** Opening THE DATA block **

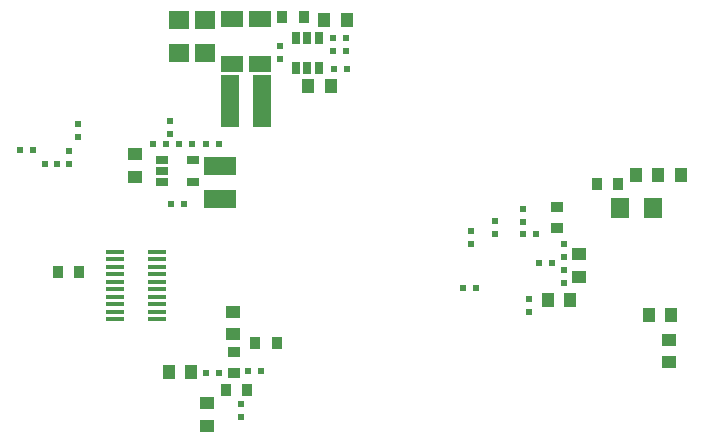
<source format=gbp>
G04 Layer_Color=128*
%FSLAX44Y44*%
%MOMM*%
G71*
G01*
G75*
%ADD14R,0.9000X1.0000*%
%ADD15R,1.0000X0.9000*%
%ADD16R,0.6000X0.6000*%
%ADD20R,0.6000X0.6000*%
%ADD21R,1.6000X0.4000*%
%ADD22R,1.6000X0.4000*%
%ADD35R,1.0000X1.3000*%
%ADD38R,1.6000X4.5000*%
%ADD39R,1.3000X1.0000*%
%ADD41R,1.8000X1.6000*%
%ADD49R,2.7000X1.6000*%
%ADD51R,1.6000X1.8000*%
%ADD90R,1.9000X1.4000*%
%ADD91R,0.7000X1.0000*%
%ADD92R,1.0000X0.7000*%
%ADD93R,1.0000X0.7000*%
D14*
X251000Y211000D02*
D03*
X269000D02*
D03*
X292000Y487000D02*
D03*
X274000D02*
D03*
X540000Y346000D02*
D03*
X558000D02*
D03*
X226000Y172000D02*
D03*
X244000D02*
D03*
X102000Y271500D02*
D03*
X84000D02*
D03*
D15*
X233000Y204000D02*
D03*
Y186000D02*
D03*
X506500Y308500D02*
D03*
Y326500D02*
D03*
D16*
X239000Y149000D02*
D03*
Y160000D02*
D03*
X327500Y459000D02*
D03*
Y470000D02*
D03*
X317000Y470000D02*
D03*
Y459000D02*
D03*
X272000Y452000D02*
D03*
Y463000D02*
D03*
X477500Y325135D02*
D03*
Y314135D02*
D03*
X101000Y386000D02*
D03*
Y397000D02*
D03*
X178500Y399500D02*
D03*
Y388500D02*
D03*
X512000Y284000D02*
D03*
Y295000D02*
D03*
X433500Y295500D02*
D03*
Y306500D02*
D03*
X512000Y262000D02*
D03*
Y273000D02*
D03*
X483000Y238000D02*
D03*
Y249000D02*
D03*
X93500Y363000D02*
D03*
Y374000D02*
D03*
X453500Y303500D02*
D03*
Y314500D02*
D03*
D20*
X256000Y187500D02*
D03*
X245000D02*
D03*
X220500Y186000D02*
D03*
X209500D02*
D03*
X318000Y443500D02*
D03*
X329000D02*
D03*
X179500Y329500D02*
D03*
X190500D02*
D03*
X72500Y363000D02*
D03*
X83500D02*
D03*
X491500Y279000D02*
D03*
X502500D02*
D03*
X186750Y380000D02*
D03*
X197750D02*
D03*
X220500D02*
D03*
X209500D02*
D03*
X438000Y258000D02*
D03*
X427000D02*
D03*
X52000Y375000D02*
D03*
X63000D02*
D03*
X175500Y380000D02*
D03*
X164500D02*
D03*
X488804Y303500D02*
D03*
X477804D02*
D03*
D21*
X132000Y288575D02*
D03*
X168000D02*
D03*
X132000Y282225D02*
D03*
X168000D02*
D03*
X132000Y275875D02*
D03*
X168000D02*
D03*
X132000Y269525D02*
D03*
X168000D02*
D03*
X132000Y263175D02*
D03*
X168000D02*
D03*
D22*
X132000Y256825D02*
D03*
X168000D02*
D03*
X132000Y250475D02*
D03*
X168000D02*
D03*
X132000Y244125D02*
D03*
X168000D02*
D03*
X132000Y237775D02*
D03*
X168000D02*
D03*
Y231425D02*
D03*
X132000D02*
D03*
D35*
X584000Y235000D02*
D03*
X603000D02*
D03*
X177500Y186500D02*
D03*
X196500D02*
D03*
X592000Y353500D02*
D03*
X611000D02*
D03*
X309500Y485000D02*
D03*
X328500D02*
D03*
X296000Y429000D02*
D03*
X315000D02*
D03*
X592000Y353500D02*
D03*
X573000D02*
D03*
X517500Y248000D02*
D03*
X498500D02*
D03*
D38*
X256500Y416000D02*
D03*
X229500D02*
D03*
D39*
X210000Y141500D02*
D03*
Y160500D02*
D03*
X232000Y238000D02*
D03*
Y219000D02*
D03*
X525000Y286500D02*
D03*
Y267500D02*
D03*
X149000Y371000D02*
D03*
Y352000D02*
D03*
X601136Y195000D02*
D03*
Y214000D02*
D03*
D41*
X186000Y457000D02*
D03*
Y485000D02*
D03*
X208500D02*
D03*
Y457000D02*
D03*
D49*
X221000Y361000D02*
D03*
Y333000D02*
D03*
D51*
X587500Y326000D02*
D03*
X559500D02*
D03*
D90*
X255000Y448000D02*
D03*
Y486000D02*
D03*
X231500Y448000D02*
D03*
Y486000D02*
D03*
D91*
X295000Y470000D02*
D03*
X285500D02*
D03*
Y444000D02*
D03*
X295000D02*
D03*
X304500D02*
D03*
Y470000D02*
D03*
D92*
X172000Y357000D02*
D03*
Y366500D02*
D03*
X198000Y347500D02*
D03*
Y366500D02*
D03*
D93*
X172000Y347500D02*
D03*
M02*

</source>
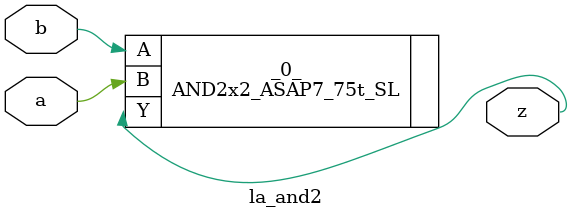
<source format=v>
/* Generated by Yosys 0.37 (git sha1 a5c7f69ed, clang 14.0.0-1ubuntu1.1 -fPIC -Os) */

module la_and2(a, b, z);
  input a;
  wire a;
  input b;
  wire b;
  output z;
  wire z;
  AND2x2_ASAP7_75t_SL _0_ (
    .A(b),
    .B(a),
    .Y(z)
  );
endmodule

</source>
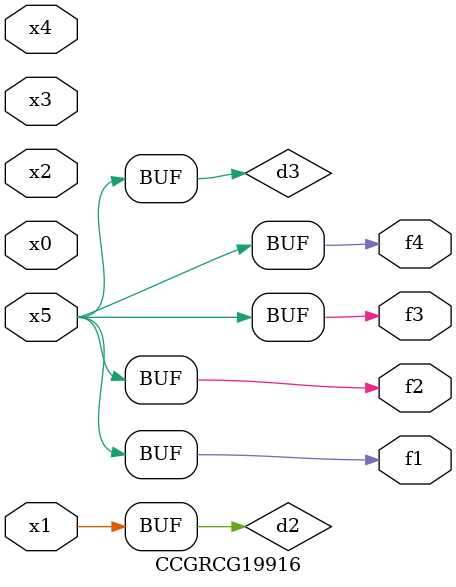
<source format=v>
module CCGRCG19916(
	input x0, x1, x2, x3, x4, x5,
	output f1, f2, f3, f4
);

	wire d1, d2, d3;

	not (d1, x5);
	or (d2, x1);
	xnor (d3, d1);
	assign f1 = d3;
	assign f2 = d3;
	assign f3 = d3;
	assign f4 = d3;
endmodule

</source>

** Closing THE DATA block **

• _TRY IT_
Print exactly the line containing "X172000Y347500D02*" and every line after it through the final line above, and leave all pictures out.

• _SOLVED PROBLEM_
X172000Y347500D02*
D03*
M02*

</source>
<source format=v>
/* Generated by Yosys 0.37 (git sha1 a5c7f69ed, clang 14.0.0-1ubuntu1.1 -fPIC -Os) */

module la_and2(a, b, z);
  input a;
  wire a;
  input b;
  wire b;
  output z;
  wire z;
  AND2x2_ASAP7_75t_SL _0_ (
    .A(b),
    .B(a),
    .Y(z)
  );
endmodule

</source>
<source format=v>
module CCGRCG19916(
	input x0, x1, x2, x3, x4, x5,
	output f1, f2, f3, f4
);

	wire d1, d2, d3;

	not (d1, x5);
	or (d2, x1);
	xnor (d3, d1);
	assign f1 = d3;
	assign f2 = d3;
	assign f3 = d3;
	assign f4 = d3;
endmodule

</source>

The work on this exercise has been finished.